Single by Sylvia

from the album Just Sylvia
- B-side: "I'll Make It Right with You"
- Released: June 1982
- Studio: Woodland Sound Studios
- Genre: Country pop
- Length: 3:19
- Label: RCA
- Songwriters: Kye Fleming; Dennis Morgan;
- Producer: Tom Collins

Sylvia singles chronology
| "Sweet Yesterday" (1982) | "Nobody" (1982) | "Like Nothing Ever Happened" (1982) |

= Nobody (Sylvia song) =

"Nobody" is a song originally recorded by American singer Sylvia. Written by Kye Fleming and Dennis Morgan, the song was recorded at the last minute in a session in the belief it would be successful for Sylvia. It consisted of a country pop production and was produced by Tom Collins. It was released as a single in 1982, becoming a number one recording on the US-Canadian country charts, along with crossing over onto the pop charts in several countries. It later certified gold in sales from the Recording Industry Association of America.

==Background==
Sylvia had a series of US country top ten hits during the early 1980s that made inroads to country pop. During 1980-81, she had four top ten songs, including the chart-topping "Drifter", which all had country pop origins, along with western and cowboy themes. For her second album, Just Sylvia, she and producer Tom Collins, moved further closer into country pop by incorporating electronic instrumentation such as synthesizers. The new style was shown on her first 1982 single, "Sweet Yesterday". In an interview with Duke FM, Sylvia explained that she had cut enough songs to complete an album when songwriters, Kye Fleming and Dennis Morgan, walked into her recording studio to play "Nobody". Fleming and Morgan had not yet put the song on tape but believed it to be a quality song for Sylvia to hear before she went into her session that day.

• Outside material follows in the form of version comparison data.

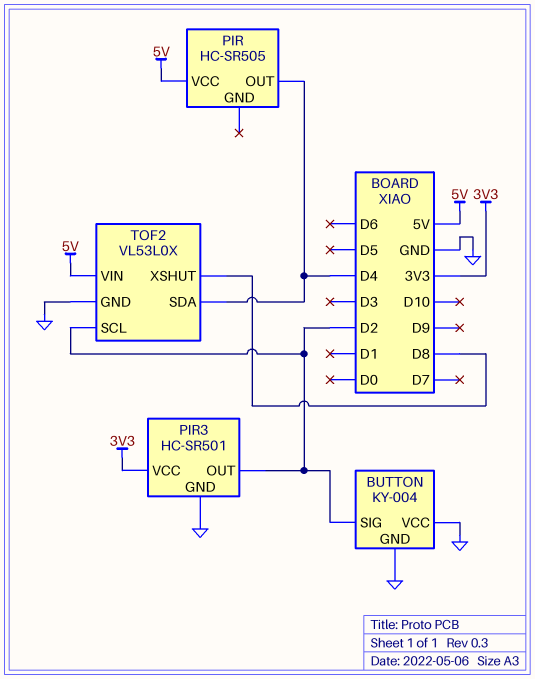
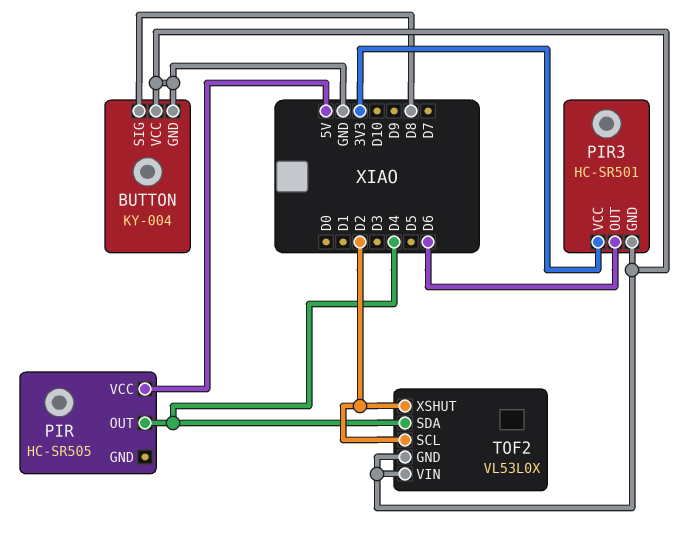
BUTTON pin SIG: D2 -> D8
PIR3 pin OUT: D2 -> D6
TOF2 pin VIN: 5V -> GND
TOF2 pin XSHUT: D8 -> D2

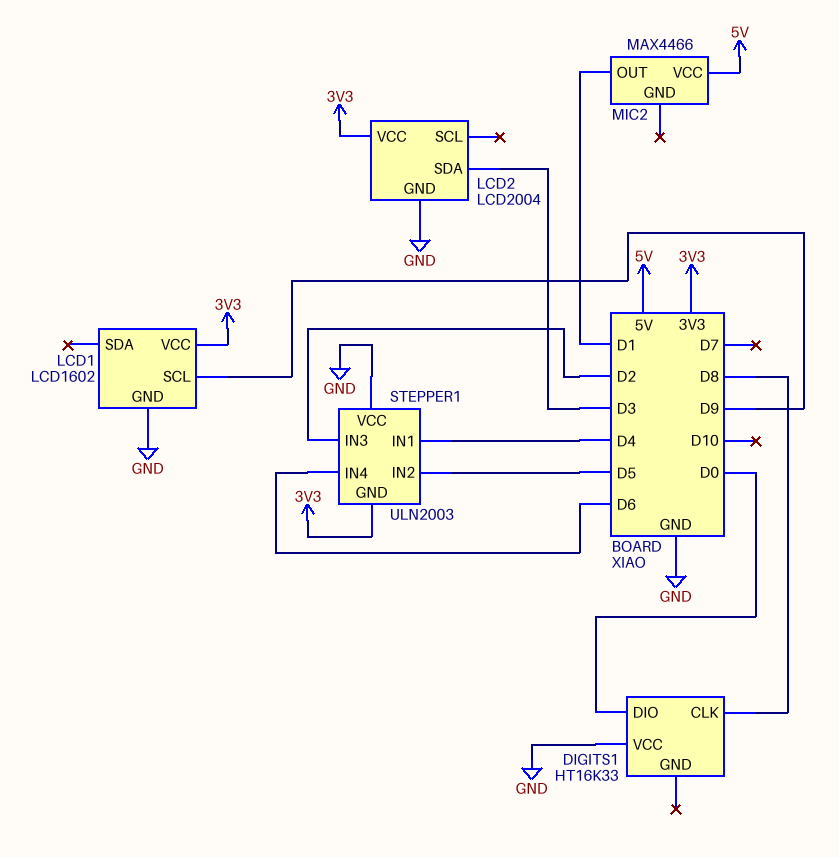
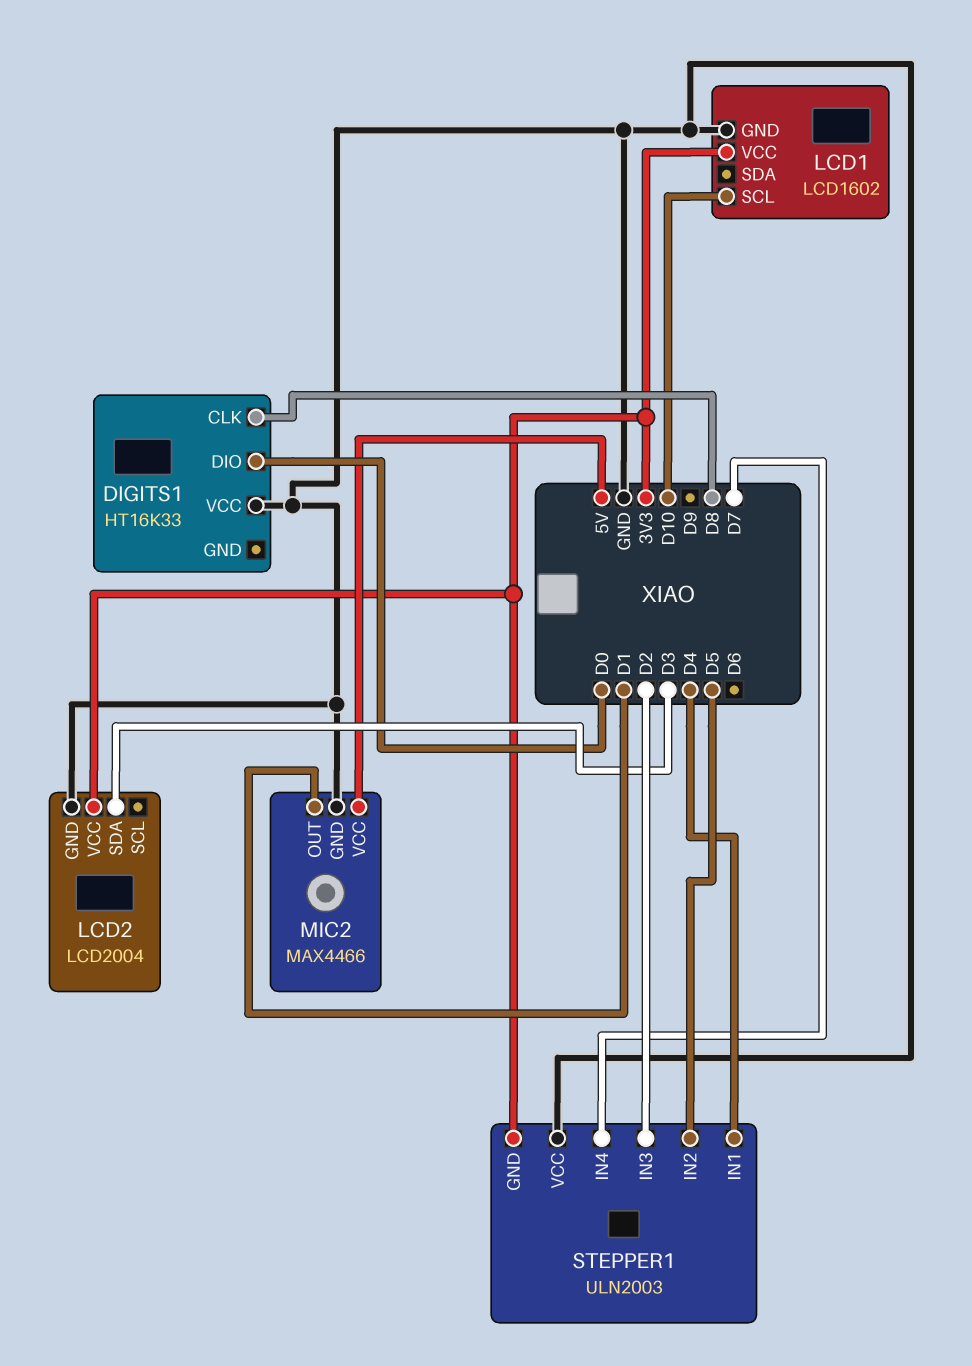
LCD1 pin SCL: D9 -> D10
MIC2 pin GND: none -> GND
STEPPER1 pin IN4: D6 -> D7

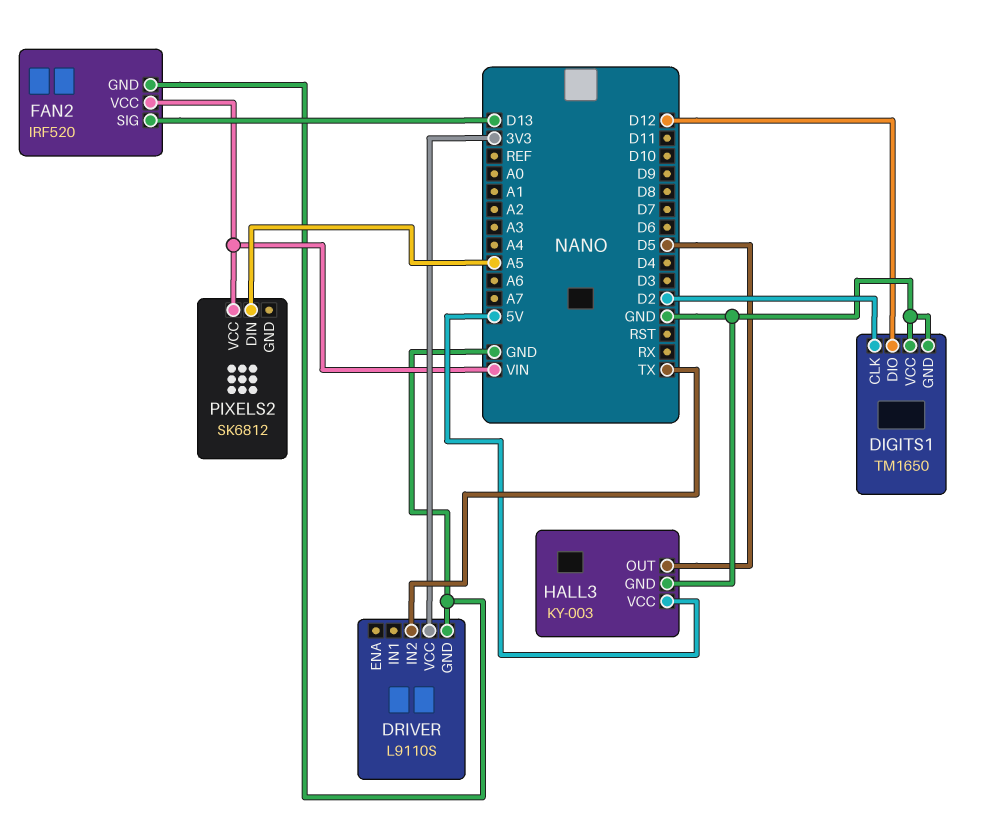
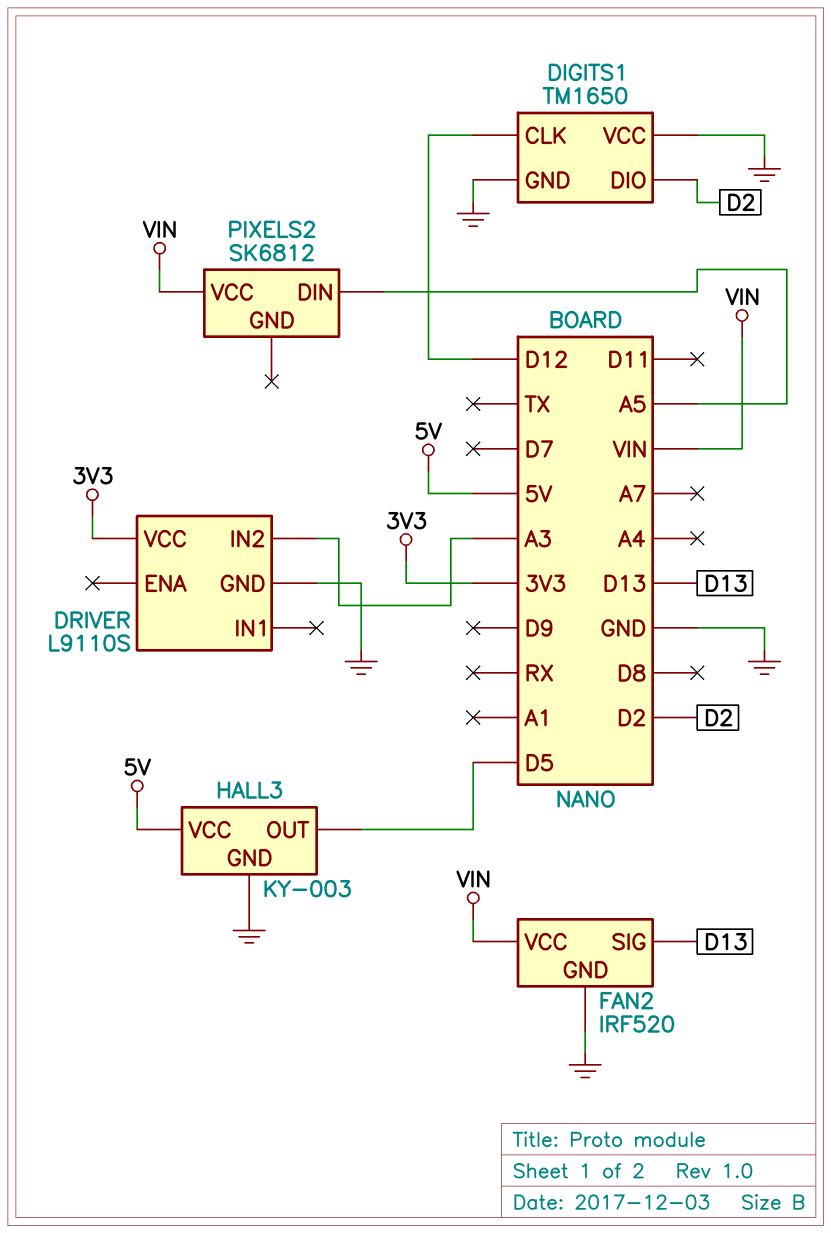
DIGITS1 pin CLK: D2 -> D12
DIGITS1 pin DIO: D12 -> D2
DRIVER pin IN2: TX -> A3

==Content, recording and composition==
The story line of "Nobody" centers on a woman who becomes suspicious that her spouse is cheating on her with another woman. Additionally, the main character asks whom her spouse was talking to and he replies by saying, "Nobody". After agreeing to cut the song in the remaining minutes of their session, both Sylvia and Collins believed "Nobody" was a special track. The song was subsequently recorded at Woodland Sound Studios in Nashville, Tennessee and was produced entirely by Tom Collins. According to the sheet music published at Musicnotes.com, "Nobody" is set in a time signature of common time and is set in C Major, with Sylvia's voice going between tonal notes of G4-G5.

==Release and chart performance==
"Nobody" was released as a single by RCA Records in June 1982 as a seven-inch vinyl record. It featured a B-side titled "I'll Make It Right with You". That year, it became Sylvia's second (and final) number one single on the US Billboard Hot Country Songs chart, spending 26 weeks on the chart altogether. According to Sylvia, RCA promotion executive, Carson Traver, believed the song could become a crossover pop hit if the label kept promoting the single. From Traver's and RCA's promotion, the song received airplay on a major Los Angeles pop radio station, which helped bring to a mainstream audience. On August 21, 1982 (the week the song dropped from the top of the US country chart), the song made its debut on the US Hot 100, eventually reaching the number 15 position. It was Sylvia's only single to make the Hot 100 in her career. "Nobody" was became one of two singles in her career to make the US Billboard adult contemporary chart, rising to the number five position. In Canada, "Nobody" rose to the number five position on the RPM Top Singles chart, number five on their corresponding Adult Contemporary Tracks chart and became her second number one on their Country Tracks chart. It also reached the number two position on New Zealand's Recorded Music chart and number 41 on Australia Kent Music Report chart.

==Track listing==
7" vinyl single (US, UK, Australia, New Zealand, Germany, Ireland, Japan)

- "Nobody" – 3:19
- "I'll Make It Right with You" – 3:30

==Charts==

===Weekly charts===

Weekly chart performance for "Nobody"
| Chart (1982–1983) | Peak position |
|---|---|
| Australia (Kent Music Report) | 41 |
| Canada Adult Contemporary Tracks (RPM) | 5 |
| Canada Top Singles (RPM) | 5 |
| Canada Country Tracks (RPM) | 1 |
| New Zealand (Recorded Music NZ) | 2 |
| US Billboard Hot 100 (Billboard) | 15 |
| US Hot Adult Contemporary Tracks (Billboard) | 5 |
| US Hot Country Songs (Billboard) | 1 |
| US Top 100 (Cash Box) | 9 |

===Year-end charts===

Year-end chart performance for "Nobody"
| Chart (1982–1983) | Rank |
|---|---|
| Canada Top Singles (RPM) | 59 |
| US Hot Country Songs (Billboard) | 2 |
| US Top 100 (Cashbox) | 56 |

==Certifications==

| Region | Certification | Certified units/sales |
| United States (RIAA) | Gold | 1,000,000^{^} |
^{^} Shipments figures based on certification alone.